| Document passage |
########################################

Responsive Neurostimulation Therapy for the Treatment and Prevention of Seizures
Responsive neurostimulation therapy (RNS) is an FDA approved treatment that uses an implanted device to help control seizures, improve quality of life and, for some patients, prevent seizures before they even begin. It doesn’t require the removal of any brain tissue and can be a promising treatment option for patients who do not respond to medical therapies and/or have been excluded as surgical candidates for epilepsy surgery.
Schedule an AppointmentTo find out if RNS therapy might be a treatment option for you, call 216-844-2724 to schedule an appointment with a UH epilepsy specialist.
Introducing the NeuroPace® RNS® System
University Hospitals Neurological Institute is pleased to now offer our patients the world’s most advanced brain-responsive neurostimulation system designed to prevent epileptic seizures at their source - the NeuroPace® RNS® System. Considered the next generation of RNS therapy, studies have shown that the NeuroPace device may help to decrease the frequency and severity of seizures in select patients with epilepsy.

########################################

| Exercise instructions |
• a. In the responsive neurostimulation text, rewrite the passage between "Responsive Neurostimulation Therapy for" and "for epilepsy surgery.", inclusive, changing "implanted device" to "implantable device".
• b. List the things the responsive neurostimulation text says RNS therapy uses an implanted device to do.
• c. According to the responsive neurostimulation text, what number should be called to schedule an appointment with a UH epilepsy specialist?

########################################

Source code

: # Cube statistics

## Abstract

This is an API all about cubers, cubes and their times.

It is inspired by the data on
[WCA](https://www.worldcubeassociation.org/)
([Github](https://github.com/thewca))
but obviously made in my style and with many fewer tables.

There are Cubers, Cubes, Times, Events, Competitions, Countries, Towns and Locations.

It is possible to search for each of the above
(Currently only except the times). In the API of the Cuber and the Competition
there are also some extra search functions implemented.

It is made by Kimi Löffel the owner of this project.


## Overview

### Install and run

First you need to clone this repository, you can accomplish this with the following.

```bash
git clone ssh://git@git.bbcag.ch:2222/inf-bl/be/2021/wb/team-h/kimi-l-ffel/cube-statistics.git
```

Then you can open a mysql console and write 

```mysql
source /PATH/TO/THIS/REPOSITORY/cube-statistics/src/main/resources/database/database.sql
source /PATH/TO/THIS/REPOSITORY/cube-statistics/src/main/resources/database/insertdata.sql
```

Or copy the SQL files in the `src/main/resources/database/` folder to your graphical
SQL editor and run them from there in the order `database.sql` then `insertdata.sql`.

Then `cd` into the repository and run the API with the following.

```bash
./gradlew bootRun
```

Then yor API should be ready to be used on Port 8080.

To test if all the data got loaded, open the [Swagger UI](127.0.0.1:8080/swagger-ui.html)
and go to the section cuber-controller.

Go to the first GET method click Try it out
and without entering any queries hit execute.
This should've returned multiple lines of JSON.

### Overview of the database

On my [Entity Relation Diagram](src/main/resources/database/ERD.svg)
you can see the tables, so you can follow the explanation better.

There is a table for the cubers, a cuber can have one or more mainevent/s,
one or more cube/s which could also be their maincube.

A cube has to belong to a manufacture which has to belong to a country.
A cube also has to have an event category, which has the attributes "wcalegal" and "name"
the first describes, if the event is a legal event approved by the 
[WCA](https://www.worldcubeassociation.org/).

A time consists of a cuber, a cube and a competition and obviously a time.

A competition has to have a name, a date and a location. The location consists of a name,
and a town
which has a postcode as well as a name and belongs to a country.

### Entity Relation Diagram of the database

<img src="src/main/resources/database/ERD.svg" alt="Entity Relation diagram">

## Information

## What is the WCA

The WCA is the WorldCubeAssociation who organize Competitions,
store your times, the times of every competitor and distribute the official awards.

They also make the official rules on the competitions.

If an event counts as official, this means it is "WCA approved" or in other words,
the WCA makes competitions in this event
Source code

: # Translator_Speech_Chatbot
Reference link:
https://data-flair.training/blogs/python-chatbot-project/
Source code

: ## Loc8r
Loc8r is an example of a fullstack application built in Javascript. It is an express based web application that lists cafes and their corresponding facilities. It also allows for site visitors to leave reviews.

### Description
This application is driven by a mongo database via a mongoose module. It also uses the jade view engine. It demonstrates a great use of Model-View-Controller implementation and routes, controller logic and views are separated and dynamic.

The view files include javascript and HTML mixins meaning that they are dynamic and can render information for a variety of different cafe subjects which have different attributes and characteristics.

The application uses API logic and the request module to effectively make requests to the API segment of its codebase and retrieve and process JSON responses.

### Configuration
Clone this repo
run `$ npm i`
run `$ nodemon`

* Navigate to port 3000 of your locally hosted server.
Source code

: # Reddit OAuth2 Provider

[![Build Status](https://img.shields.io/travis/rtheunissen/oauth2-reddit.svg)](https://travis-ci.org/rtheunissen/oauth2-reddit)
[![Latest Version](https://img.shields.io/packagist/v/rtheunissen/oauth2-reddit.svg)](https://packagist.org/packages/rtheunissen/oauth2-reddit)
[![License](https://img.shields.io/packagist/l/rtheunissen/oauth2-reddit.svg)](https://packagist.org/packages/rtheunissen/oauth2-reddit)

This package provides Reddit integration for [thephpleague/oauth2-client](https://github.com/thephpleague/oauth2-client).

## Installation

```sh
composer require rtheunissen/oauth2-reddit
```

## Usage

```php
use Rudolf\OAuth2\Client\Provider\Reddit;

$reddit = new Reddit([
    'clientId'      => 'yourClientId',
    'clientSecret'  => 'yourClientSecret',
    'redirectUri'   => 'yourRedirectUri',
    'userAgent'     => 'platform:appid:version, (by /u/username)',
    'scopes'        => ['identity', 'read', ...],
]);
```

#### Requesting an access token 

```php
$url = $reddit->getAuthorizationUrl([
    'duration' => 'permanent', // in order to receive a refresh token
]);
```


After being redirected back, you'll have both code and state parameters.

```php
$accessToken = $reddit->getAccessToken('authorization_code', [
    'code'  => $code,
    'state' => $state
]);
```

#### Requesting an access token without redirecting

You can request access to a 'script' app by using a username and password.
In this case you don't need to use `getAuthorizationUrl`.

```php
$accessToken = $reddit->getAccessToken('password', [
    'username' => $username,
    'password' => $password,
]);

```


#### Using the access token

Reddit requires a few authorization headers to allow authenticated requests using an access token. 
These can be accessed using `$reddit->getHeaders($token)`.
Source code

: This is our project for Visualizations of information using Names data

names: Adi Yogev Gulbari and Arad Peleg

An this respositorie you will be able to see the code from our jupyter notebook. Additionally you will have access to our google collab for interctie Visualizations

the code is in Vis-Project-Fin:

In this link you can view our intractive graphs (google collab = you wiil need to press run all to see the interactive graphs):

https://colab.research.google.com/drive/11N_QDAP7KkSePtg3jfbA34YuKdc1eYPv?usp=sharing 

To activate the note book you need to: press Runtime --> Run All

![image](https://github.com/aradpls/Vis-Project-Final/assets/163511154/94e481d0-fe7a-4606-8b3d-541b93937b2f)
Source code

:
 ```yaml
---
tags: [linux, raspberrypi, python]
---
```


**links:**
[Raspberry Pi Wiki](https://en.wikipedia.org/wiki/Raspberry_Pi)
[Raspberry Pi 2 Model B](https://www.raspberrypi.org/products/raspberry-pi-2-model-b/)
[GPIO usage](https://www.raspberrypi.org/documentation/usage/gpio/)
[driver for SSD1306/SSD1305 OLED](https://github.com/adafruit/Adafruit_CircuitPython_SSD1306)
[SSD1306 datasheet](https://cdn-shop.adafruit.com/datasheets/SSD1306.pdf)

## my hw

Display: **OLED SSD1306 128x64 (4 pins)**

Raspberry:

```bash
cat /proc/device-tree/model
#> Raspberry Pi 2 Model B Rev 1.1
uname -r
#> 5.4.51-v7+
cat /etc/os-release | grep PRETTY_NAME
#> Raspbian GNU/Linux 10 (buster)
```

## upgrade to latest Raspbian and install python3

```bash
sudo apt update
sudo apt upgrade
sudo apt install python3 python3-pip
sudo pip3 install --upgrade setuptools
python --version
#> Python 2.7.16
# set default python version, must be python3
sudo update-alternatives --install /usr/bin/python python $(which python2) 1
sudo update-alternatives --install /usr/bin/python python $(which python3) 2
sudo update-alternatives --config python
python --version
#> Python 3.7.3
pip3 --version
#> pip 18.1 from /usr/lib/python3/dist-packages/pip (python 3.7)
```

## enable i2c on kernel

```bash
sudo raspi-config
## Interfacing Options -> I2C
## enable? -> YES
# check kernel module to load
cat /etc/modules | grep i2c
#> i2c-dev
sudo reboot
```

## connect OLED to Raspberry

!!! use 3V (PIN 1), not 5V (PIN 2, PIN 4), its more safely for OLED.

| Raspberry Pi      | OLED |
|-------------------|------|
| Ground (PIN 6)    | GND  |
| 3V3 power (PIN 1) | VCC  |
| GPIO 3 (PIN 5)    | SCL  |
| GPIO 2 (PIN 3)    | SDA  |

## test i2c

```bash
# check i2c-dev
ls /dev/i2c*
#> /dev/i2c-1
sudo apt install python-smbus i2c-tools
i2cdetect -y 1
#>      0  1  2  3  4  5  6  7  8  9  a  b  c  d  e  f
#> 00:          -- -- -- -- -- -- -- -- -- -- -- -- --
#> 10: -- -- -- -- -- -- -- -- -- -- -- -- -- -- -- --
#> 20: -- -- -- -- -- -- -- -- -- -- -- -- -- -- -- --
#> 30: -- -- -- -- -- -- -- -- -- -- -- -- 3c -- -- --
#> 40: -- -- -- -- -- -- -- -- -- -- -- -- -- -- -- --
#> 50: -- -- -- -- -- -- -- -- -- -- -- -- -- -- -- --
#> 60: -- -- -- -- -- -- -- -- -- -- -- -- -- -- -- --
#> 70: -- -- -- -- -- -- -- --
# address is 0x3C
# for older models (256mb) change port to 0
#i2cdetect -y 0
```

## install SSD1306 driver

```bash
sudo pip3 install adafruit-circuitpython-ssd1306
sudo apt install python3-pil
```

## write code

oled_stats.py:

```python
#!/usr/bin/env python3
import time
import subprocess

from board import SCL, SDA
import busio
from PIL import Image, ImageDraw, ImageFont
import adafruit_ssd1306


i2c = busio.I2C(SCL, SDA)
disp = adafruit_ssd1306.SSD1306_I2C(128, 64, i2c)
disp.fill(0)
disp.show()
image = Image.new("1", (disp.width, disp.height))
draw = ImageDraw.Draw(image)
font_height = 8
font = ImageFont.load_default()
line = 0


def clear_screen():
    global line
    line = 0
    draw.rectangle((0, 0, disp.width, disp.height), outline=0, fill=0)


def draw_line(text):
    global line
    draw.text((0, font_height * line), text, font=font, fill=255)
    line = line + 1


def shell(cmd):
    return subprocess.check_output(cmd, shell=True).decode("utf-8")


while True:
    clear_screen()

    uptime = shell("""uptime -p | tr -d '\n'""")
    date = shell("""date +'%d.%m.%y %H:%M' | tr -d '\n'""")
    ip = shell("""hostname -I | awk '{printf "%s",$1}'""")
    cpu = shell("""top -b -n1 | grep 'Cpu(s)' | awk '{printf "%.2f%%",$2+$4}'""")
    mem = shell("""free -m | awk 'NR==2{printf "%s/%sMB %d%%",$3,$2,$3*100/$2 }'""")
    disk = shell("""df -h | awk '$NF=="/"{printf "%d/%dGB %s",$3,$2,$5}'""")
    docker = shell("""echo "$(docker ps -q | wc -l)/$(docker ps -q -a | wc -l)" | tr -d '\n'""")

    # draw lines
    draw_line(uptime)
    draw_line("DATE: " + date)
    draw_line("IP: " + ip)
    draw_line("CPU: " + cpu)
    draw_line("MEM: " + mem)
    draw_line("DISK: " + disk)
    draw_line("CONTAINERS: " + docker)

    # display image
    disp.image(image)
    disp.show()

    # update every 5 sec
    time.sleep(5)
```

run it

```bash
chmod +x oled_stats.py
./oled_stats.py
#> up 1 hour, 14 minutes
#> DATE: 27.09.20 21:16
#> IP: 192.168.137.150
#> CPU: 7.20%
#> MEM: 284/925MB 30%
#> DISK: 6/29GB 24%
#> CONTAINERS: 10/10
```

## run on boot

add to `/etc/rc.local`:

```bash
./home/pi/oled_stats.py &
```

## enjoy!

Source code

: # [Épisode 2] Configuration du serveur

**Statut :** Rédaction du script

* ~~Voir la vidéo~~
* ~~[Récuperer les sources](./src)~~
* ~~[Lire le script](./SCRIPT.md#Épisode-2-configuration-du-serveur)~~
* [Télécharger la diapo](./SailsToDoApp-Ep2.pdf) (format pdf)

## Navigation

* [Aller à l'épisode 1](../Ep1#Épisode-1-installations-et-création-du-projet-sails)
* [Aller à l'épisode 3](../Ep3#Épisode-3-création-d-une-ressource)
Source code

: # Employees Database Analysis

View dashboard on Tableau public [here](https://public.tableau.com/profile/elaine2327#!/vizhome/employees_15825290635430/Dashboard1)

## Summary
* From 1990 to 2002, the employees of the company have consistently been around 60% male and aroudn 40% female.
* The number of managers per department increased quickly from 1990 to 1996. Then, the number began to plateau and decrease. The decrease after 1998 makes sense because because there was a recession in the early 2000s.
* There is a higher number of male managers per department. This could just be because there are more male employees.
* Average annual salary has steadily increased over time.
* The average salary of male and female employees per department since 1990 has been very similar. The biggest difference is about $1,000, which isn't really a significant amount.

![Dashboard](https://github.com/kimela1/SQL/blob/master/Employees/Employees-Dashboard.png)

########################################

| Solutions |
• a.
Responsive Neurostimulation Therapy for the Treatment and Prevention of Seizures
Responsive neurostimulation therapy (RNS) is an FDA approved treatment that uses an implantable device to help control seizures, improve quality of life and, for some patients, prevent seizures before they even begin. It doesn’t require the removal of any brain tissue and can be a promising treatment option for patients who do not respond to medical therapies and/or have been excluded as surgical candidates for epilepsy surgery.

• b.
- Help control seizures
- Improve quality of life
- For some patients, prevent seizures before they even begin

• c. 216-844-2724